A time wave has struck that alters the entire history of the American Civil War. Abraham Lincoln has followed Liam into the present from 1831 – and now the world is in a dangerous state of limbo. If the TimeRiders can't return Lincoln to the past, the Civil War will never end. Can Maddy persuade two colonels on either side of no man's land to cease fire long enough to save the future?

===TimeRiders: Gates of Rome===

TimeRiders: Gates of Rome was released on February 2, 2012.

Project Exodus – a mission to transport 300 Americans from 2070 to 54AD to overthrow the Roman Empire – has gone catastrophically wrong. Half have arrived seventeen years earlier, during the reign of Caligula. Liam goes to investigate, but when Maddy and Sal attempt to flee a kill-squad sent to hunt down their field office, all of the TimeRiders become trapped in the Roman past. Armed with knowledge of the future, Caligula is now more powerful than ever. But with their field office unmanned – and under threat – how will the TimeRiders make it back to 2001 and put history right?

===TimeRiders: City of Shadows===

TimeRiders: City of Shadows was released on August 2, 2012.

Hunted by cyborg assassins from the future, the TimeRiders must abandon New York and go on the run. They escape to Victorian London and the streets where Jack the Ripper roams. But, before they can establish their new base, they make their most shattering discovery yet – and it will change everything.

===TimeRiders: The Pirate Kings===

TimeRiders: The Pirate Kings was released on February 7, 2013.

Relocated to Victorian London, the TimeRiders travel to 1666 to witness the Great Fire of London. In the ensuing chaos, Liam and their newest recruit, Rashim, find themselves trapped between the fire and the Thames. They escape on board a river boat, only to be confronted by an unscrupulous captain with his heart set on treasures of the high seas.

===TimeRiders: The Mayan Prophecy===

TimeRiders: The Mayan Prophecy was released on August 1, 2013.

When Maddy finally unlocks fragments of the secret that Becks has been holding on to, the TimeRiders start to piece together their true purpose. Racing through time to connect the clues, the team discover a Mayan tribe where an ancient relic provides a vital link to the past...and future. But not all the TimeRiders can cope with the discovery, and one threatens to bring them all down if they can act out their revenge.

===TimeRiders: The Infinity Cage===

TimeRiders: The Infinity Cage was released on November 6, 2014.

The end is approaching for the TimeRiders.
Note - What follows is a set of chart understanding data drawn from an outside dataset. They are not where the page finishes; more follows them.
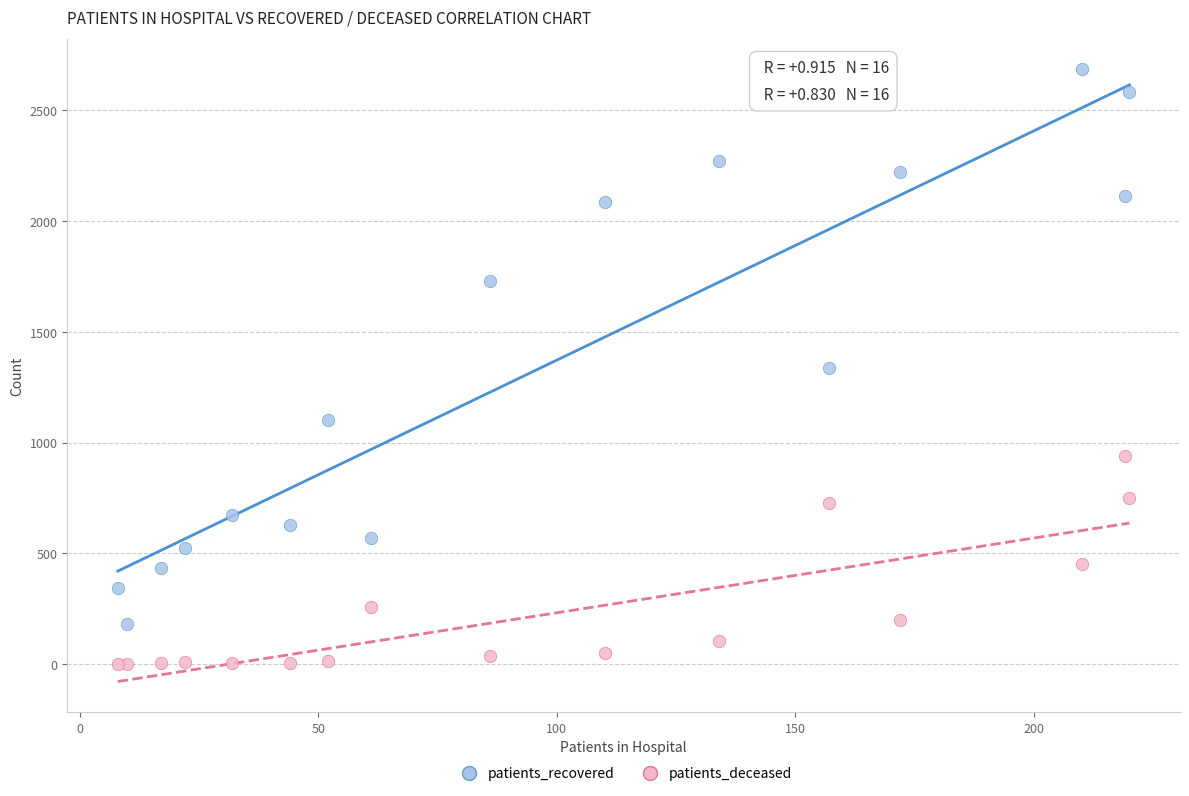

In the patients_recovered series, what Y value is closest to 1433?

1335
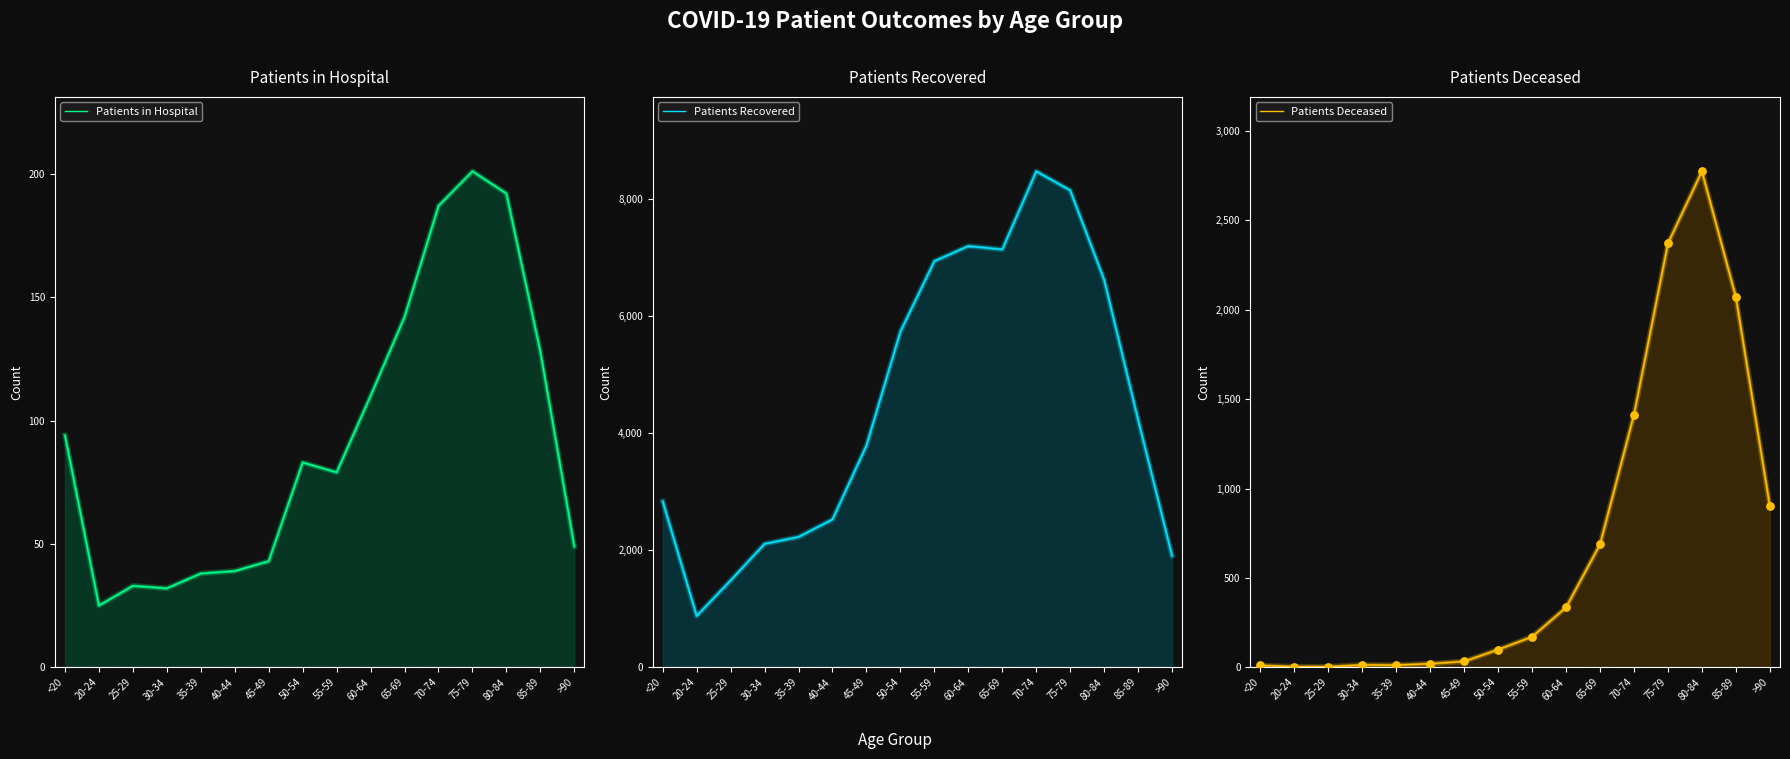

Which series has the largest total across all categories?

Patients Recovered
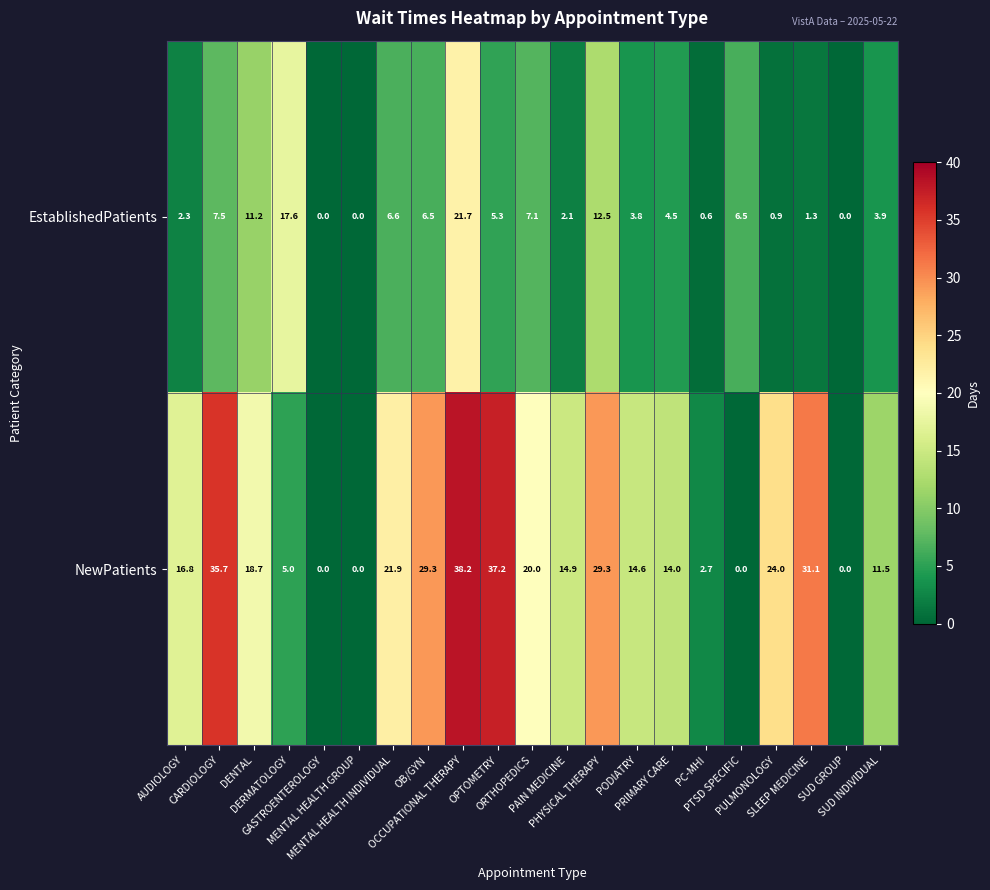

Which series has the widest spread of values?

NewPatients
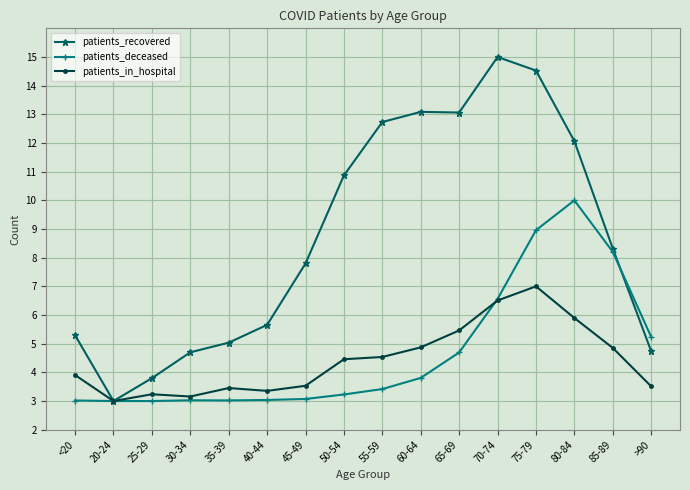

True or false: patients_in_hospital and patients_deceased intersect in this chart.

True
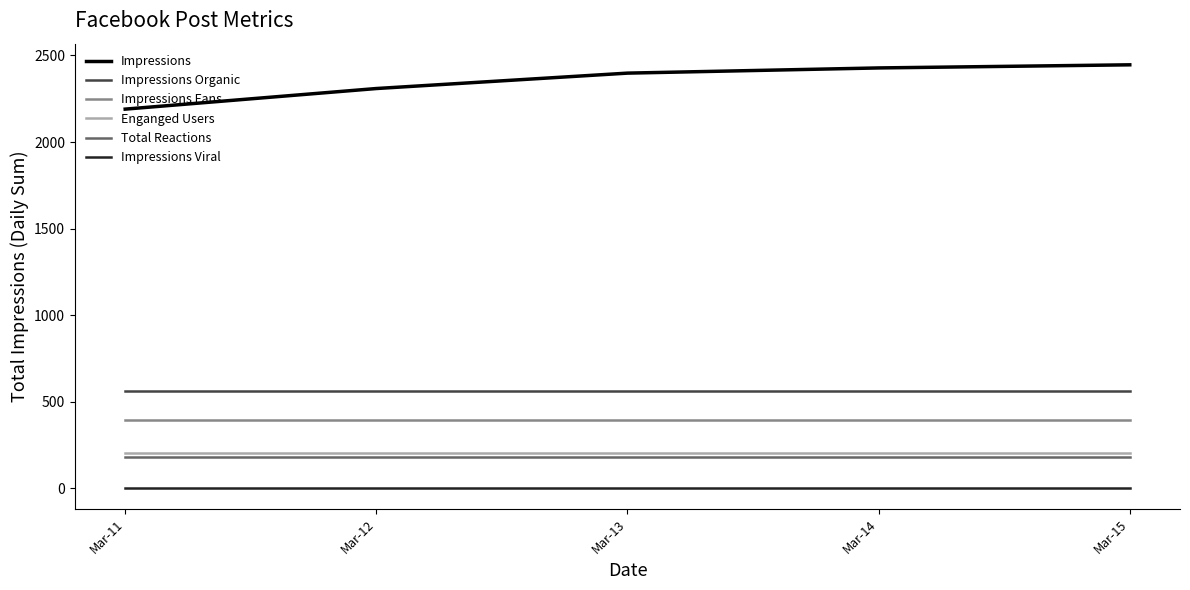

True or false: Impressions Viral and Impressions cross at least once.

False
In a final effort to prevent time travel destroying history, Liam and Maddy jump forward to 2070 to confront the enigmatic Waldstein and prove once and for all if he is friend or foe. What they discover is more shocking than anyone could have imagined and soon the TimeRiders are on one final mission – back to Biblical times to save the whole of humanity.

This book ends as Liam is recruited by the caretakers and it is left unknown as to whether Maddy joins him or instead travels to 1994 to be with Adam.